TASK INSTRUCTIONS
Leaving out the images, reproduce every line of the data that follows exactly.

Recorded data
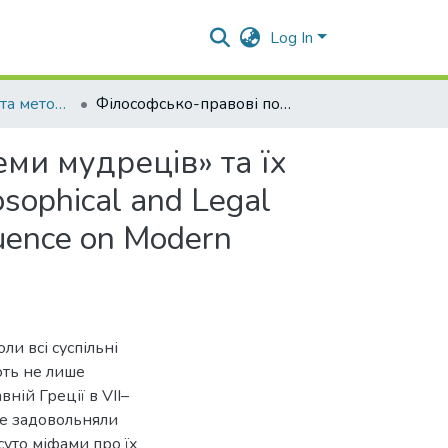
Log In
Історія філософії та методологія
Філософсько-правові погляди давньогрецьких «семи мудреців» та їх вплив на сучасну українську юриспруденцію . Philosophical and Legal Views of the Ancient Greek Seven Sages and their Influence on Modern Ukrainian Jurisprudence
ми мудреців» та їх
sophical and Legal
luence on Modern
ли всі суспільні
ють не лише
ній Греції в VII–
 не задовольняли
суто міфами про їх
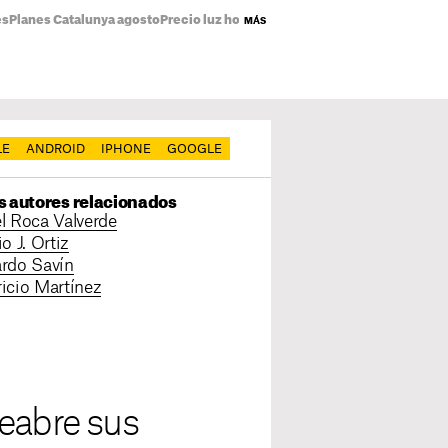
es
Planes Catalunya agosto
Precio luz hoy
Emma Vilarasau
Estrenos Netflix
MÁS
LE
ANDROID
IPHONE
GOOGLE
s autores relacionados
l Roca Valverde
o J. Ortiz
rdo Savín
icio Martínez
eabre sus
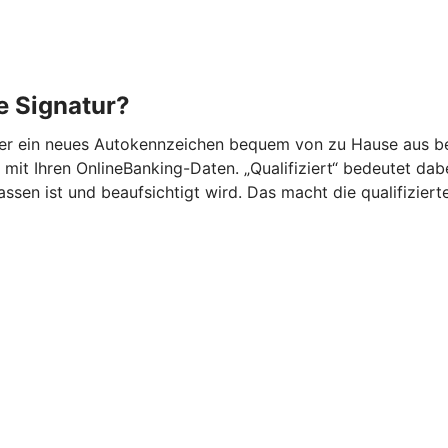
he Signatur?
der ein neues Autokennzeichen bequem von zu Hause aus be
mit Ihren OnlineBanking-Daten. „Qualifiziert“ bedeutet dabei,
n ist und beaufsichtigt wird. Das macht die qualifizierte 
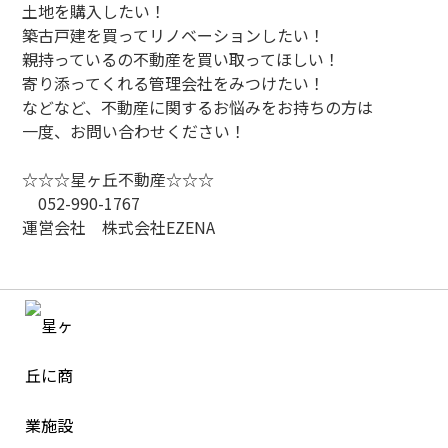
土地を購入したい！
築古戸建を買ってリノベーションしたい！
親持っているの不動産を買い取ってほしい！
寄り添ってくれる管理会社をみつけたい！
などなど、不動産に関するお悩みをお持ちの方は
一度、お問い合わせください！
☆☆☆星ヶ丘不動産☆☆☆
052-990-1767
運営会社 株式会社EZENA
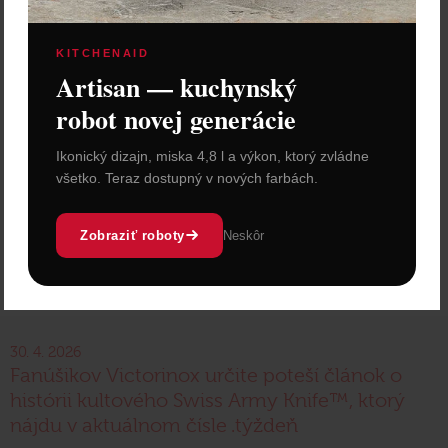
KITCHENAID
Artisan — kuchynský
robot novej generácie
Ikonický dizajn, miska 4,8 l a výkon, ktorý zvládne
všetko. Teraz dostupný v nových farbách.
Zobraziť roboty
Neskôr
30. 4. 2026
Fanúšikov Victorinox určite poteší článok o
histórii kultového Swiss Army Knife™, ktorý
nájdu v aktuálnom čísle .týždeň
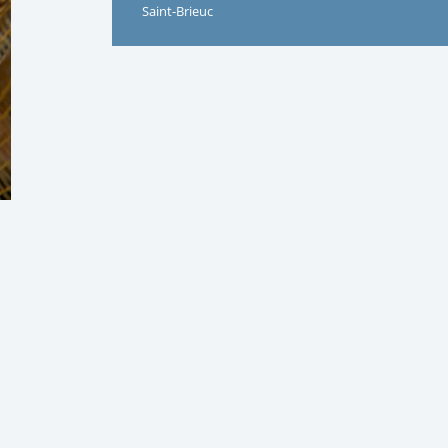
Saint-Brieuc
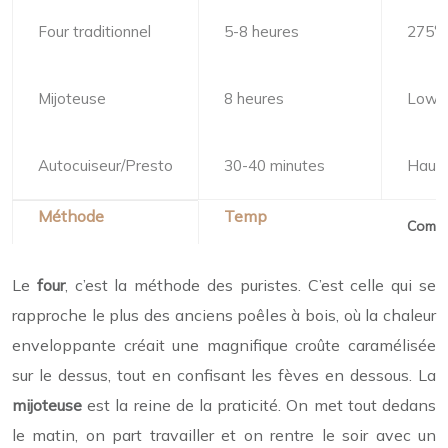
Four traditionnel
5-8 heures
275°F
Mijoteuse
8 heures
Low/
Autocuiseur/Presto
30-40 minutes
Haute
Compa
Le
four
, c’est la méthode des puristes. C’est celle qui se
rapproche le plus des anciens poêles à bois, où la chaleur
enveloppante créait une magnifique croûte caramélisée
sur le dessus, tout en confisant les fèves en dessous. La
mijoteuse
est la reine de la praticité. On met tout dedans
le matin, on part travailler et on rentre le soir avec un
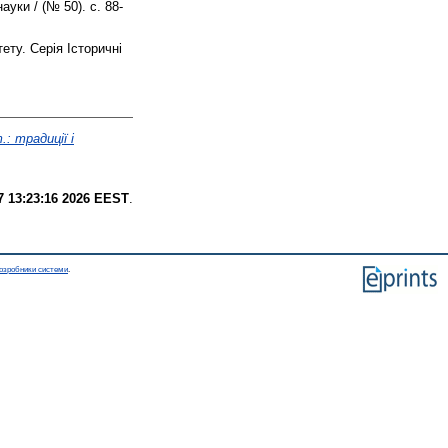
ауки / (№ 50). с. 88-
ету. Серія Історичні
: традиції і
7 13:23:16 2026 EEST
.
озробники системи
.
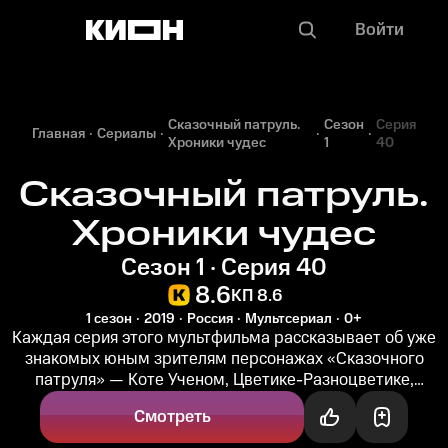
Войти
Сказочный патруль.
Сезон
Серия
Главная
Сериалы
Хроники чудес
1
40
Сказочный патруль.
Хроники чудес
Сезон 1 · Серия 40
8.6
КП 8.6
1 сезон
2019
Россия
Мультсериал
0+
Каждая серия этого мультфильма рассказывает об уже
знакомых юным зрителям персонажах «Сказочного
патруля» — Коте Ученом, Цветике-Разноцветике,
Василисе, Лешем, самих...
Смотреть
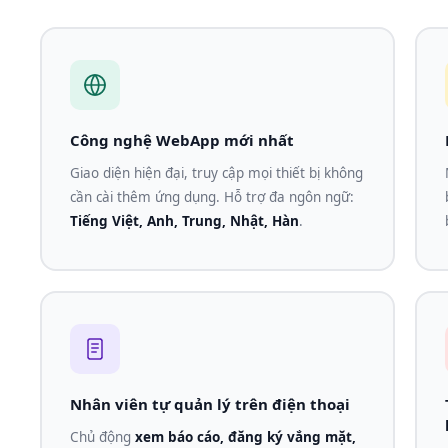
Công nghệ WebApp mới nhất
Giao diện hiện đại, truy cập mọi thiết bị không
cần cài thêm ứng dụng. Hỗ trợ đa ngôn ngữ:
Tiếng Việt, Anh, Trung, Nhật, Hàn
.
Nhân viên tự quản lý trên điện thoại
Chủ động
xem báo cáo, đăng ký vắng mặt,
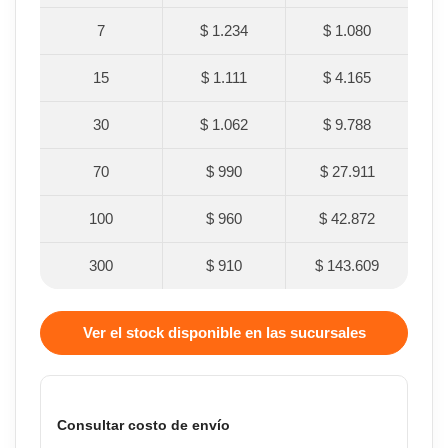
7
$ 1.234
$ 1.080
15
$ 1.111
$ 4.165
30
$ 1.062
$ 9.788
70
$ 990
$ 27.911
100
$ 960
$ 42.872
300
$ 910
$ 143.609
Ver el stock disponible en las sucursales
Consultar costo de envío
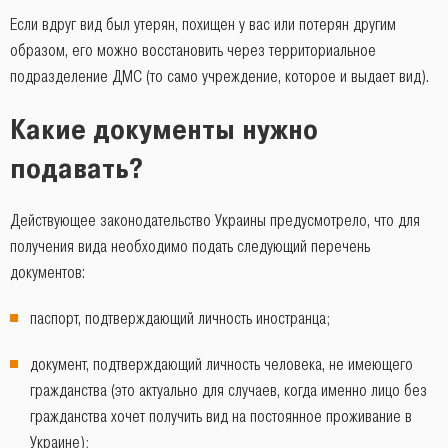
Если вдруг вид был утерян, похищен у вас или потерян другим
образом, его можно восстановить через территориальное
подразделение ДМС (то само учреждение, которое и выдает вид).
Какие документы нужно
подавать?
Действующее законодательство Украины предусмотрело, что для
получения вида необходимо подать следующий перечень
документов:
паспорт, подтверждающий личность иностранца;
документ, подтверждающий личность человека, не имеющего
гражданства (это актуально для случаев, когда именно лицо без
гражданства хочет получить вид на постоянное проживание в
Украине);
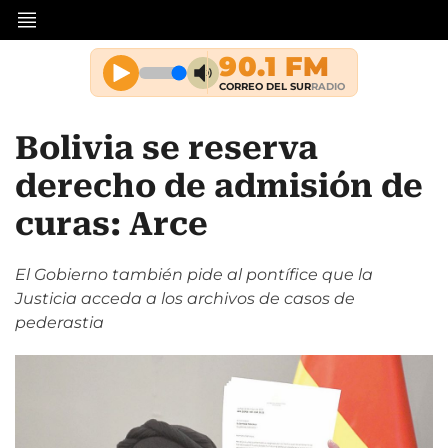
Bolivia se reserva
derecho de admisión de
curas: Arce
El Gobierno también pide al pontífice que la
Justicia acceda a los archivos de casos de
pederastia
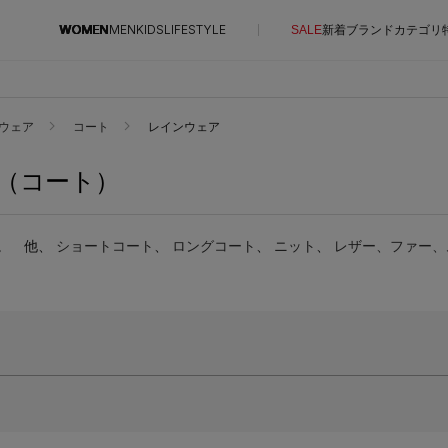
WOMEN
MEN
KIDS
LIFESTYLE
SALE
新着
ブランド
カテゴリ
CONTENTS
SUPPORT
ウェア
コート
レインウェア
ご利用ガイド
（コート）
特集一覧
カスタマーサポート
NEW IN BRAND
エル・ショップについて
。
他、
ショートコート
、
ロングコート
BRAND NEWS
、
ニット
、
レザー、ファー、
お知らせ
HOT STYLE
よくあるご質問
EDITOR'S CLOSET
メルマガ PICKUP
PERSONAL COLOR
エディター厳選ギフト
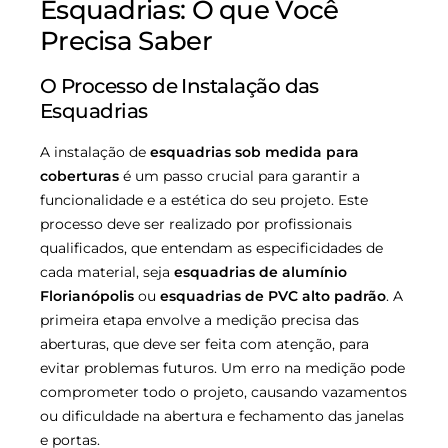
Esquadrias: O que Você
Precisa Saber
O Processo de Instalação das
Esquadrias
A instalação de
esquadrias sob medida para
coberturas
é um passo crucial para garantir a
funcionalidade e a estética do seu projeto. Este
processo deve ser realizado por profissionais
qualificados, que entendam as especificidades de
cada material, seja
esquadrias de alumínio
Florianópolis
ou
esquadrias de PVC alto padrão
. A
primeira etapa envolve a medição precisa das
aberturas, que deve ser feita com atenção, para
evitar problemas futuros. Um erro na medição pode
comprometer todo o projeto, causando vazamentos
ou dificuldade na abertura e fechamento das janelas
e portas.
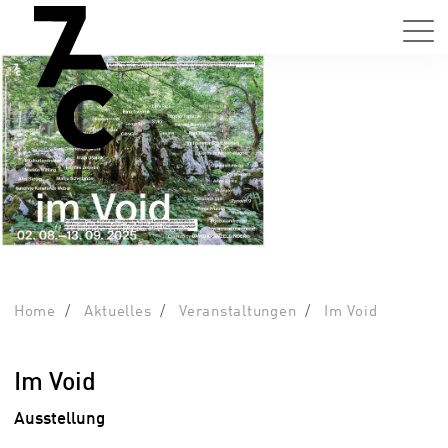
Home
Aktuelles
Veranstaltungen
Im Void
Im Void
Ausstellung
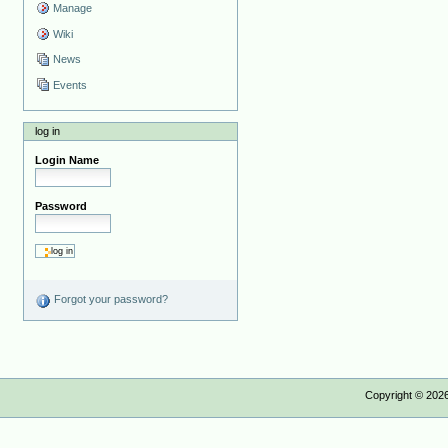
Manage
Wiki
News
Events
log in
Login Name
Password
Forgot your password?
Copyright ©
202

RESPONSE TO THE TASK
Log In
Історія філософії та методологія
Філософсько-правові погляди давньогрецьких «семи мудреців» та їх вплив на сучасну українську юриспруденцію . Philosophical and Legal Views of the Ancient Greek Seven Sages and their Influence on Modern Ukrainian Jurisprudence
ми мудреців» та їх
sophical and Legal
luence on Modern
ли всі суспільні
ють не лише
ній Греції в VII–
 не задовольняли
суто міфами про їх
es
Planes Catalunya agosto
Precio luz hoy
Emma Vilarasau
Estrenos Netflix
MÁS
LE
ANDROID
IPHONE
GOOGLE
s autores relacionados
l Roca Valverde
o J. Ortiz
rdo Savín
icio Martínez
eabre sus
he Signatur?
der ein neues Autokennzeichen bequem von zu Hause aus be
mit Ihren OnlineBanking-Daten. „Qualifiziert“ bedeutet dabei,
n ist und beaufsichtigt wird. Das macht die qualifizierte 
土地を購入したい！
築古戸建を買ってリノベーションしたい！
親持っているの不動産を買い取ってほしい！
寄り添ってくれる管理会社をみつけたい！
などなど、不動産に関するお悩みをお持ちの方は
一度、お問い合わせください！
☆☆☆星ヶ丘不動産☆☆☆
052-990-1767
運営会社 株式会社EZENA
KITCHENAID
Artisan — kuchynský
robot novej generácie
Ikonický dizajn, miska 4,8 l a výkon, ktorý zvládne
všetko. Teraz dostupný v nových farbách.
Zobraziť roboty
Neskôr
30. 4. 2026
Fanúšikov Victorinox určite poteší článok o
histórii kultového Swiss Army Knife™, ktorý
nájdu v aktuálnom čísle .týždeň
Saint-Brieuc
Four traditionnel
5-8 heures
275°F
Mijoteuse
8 heures
Low/
Autocuiseur/Presto
30-40 minutes
Haute
Compa
Le
four
, c’est la méthode des puristes. C’est celle qui se
rapproche le plus des anciens poêles à bois, où la chaleur
enveloppante créait une magnifique croûte caramélisée
sur le dessus, tout en confisant les fèves en dessous. La
mijoteuse
est la reine de la praticité. On met tout dedans
le matin, on part travailler et on rentre le soir avec un
ауки / (№ 50). с. 88-
ету. Серія Історичні
: традиції і
7 13:23:16 2026 EEST
.
озробники системи
.
Войти
Сказочный патруль.
Сезон
Серия
Главная
Сериалы
Хроники чудес
1
40
Сказочный патруль.
Хроники чудес
Сезон 1 · Серия 40
8.6
КП 8.6
1 сезон
2019
Россия
Мультсериал
0+
Каждая серия этого мультфильма рассказывает об уже
знакомых юным зрителям персонажах «Сказочного
патруля» — Коте Ученом, Цветике-Разноцветике,
Василисе, Лешем, самих...
Смотреть
Công nghệ WebApp mới nhất
Giao diện hiện đại, truy cập mọi thiết bị không
cần cài thêm ứng dụng. Hỗ trợ đa ngôn ngữ:
Tiếng Việt, Anh, Trung, Nhật, Hàn
.
Nhân viên tự quản lý trên điện thoại
Chủ động
xem báo cáo, đăng ký vắng mặt,
7
$ 1.234
$ 1.080
15
$ 1.111
$ 4.165
30
$ 1.062
$ 9.788
70
$ 990
$ 27.911
100
$ 960
$ 42.872
300
$ 910
$ 143.609
Ver el stock disponible en las sucursales
Consultar costo de envío
Если вдруг вид был утерян, похищен у вас или потерян другим
образом, его можно восстановить через территориальное
подразделение ДМС (то само учреждение, которое и выдает вид).
Какие документы нужно
подавать?
Действующее законодательство Украины предусмотрело, что для
получения вида необходимо подать следующий перечень
документов:
паспорт, подтверждающий личность иностранца;
документ, подтверждающий личность человека, не имеющего
гражданства (это актуально для случаев, когда именно лицо без
гражданства хочет получить вид на постоянное проживание в
Украине);
Bolivia se reserva
derecho de admisión de
curas: Arce
El Gobierno también pide al pontífice que la
Justicia acceda a los archivos de casos de
pederastia
WOMEN
MEN
KIDS
LIFESTYLE
SALE
新着
ブランド
カテゴリ
CONTENTS
SUPPORT
ウェア
コート
レインウェア
ご利用ガイド
（コート）
特集一覧
カスタマーサポート
NEW IN BRAND
エル・ショップについて
。
他、
ショートコート
、
ロングコート
BRAND NEWS
、
ニット
、
レザー、ファー、
お知らせ
HOT STYLE
よくあるご質問
EDITOR'S CLOSET
メルマガ PICKUP
PERSONAL COLOR
エディター厳選ギフト
Esquadrias: O que Você
Precisa Saber
O Processo de Instalação das
Esquadrias
A instalação de
esquadrias sob medida para
coberturas
é um passo crucial para garantir a
funcionalidade e a estética do seu projeto. Este
processo deve ser realizado por profissionais
qualificados, que entendam as especificidades de
cada material, seja
esquadrias de alumínio
Florianópolis
ou
esquadrias de PVC alto padrão
. A
primeira etapa envolve a medição precisa das
aberturas, que deve ser feita com atenção, para
evitar problemas futuros. Um erro na medição pode
comprometer todo o projeto, causando vazamentos
ou dificuldade na abertura e fechamento das janelas
e portas.
Home
Aktuelles
Veranstaltungen
Im Void
Im Void
Ausstellung
Manage
Wiki
News
Events
log in
Login Name
Password
Forgot your password?
Copyright ©
202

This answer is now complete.